Items from a data source:

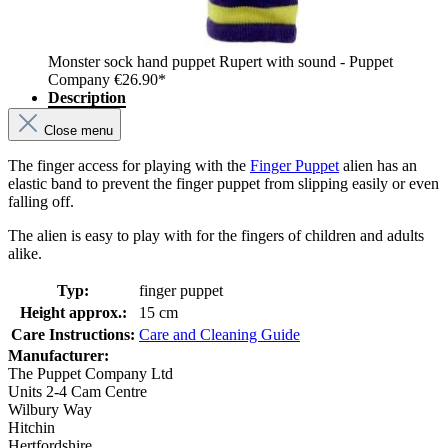
Monster sock hand puppet Rupert with sound - Puppet
Company
€26.90*
Description
Close menu
The finger access for playing with the
Finger Puppet
alien has an
elastic band to prevent the finger puppet from slipping easily or even
falling off.
The alien is easy to play with for the fingers of children and adults
alike.
Typ:
finger puppet
Height approx.:
15 cm
Care Instructions:
Care and Cleaning Guide
Manufacturer:
The Puppet Company Ltd
Units 2-4 Cam Centre
Wilbury Way
Hitchin
Hertfordshire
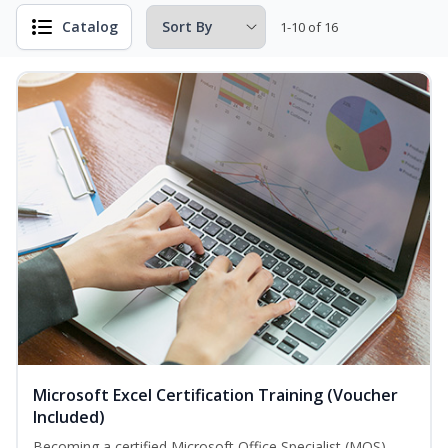
Catalog
1-10 of 16
Microsoft Excel Certification Training (Voucher
Included)
Becoming a certified Microsoft Office Specialist (MOS)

What is needed:
All of the data must be repeated exactly, except for the pictures.

Solution to the exercise:
Monster sock hand puppet Rupert with sound - Puppet
Company
€26.90*
Description
Close menu
The finger access for playing with the
Finger Puppet
alien has an
elastic band to prevent the finger puppet from slipping easily or even
falling off.
The alien is easy to play with for the fingers of children and adults
alike.
Typ:
finger puppet
Height approx.:
15 cm
Care Instructions:
Care and Cleaning Guide
Manufacturer:
The Puppet Company Ltd
Units 2-4 Cam Centre
Wilbury Way
Hitchin
Hertfordshire
Catalog
1-10 of 16
Microsoft Excel Certification Training (Voucher
Included)
Becoming a certified Microsoft Office Specialist (MOS)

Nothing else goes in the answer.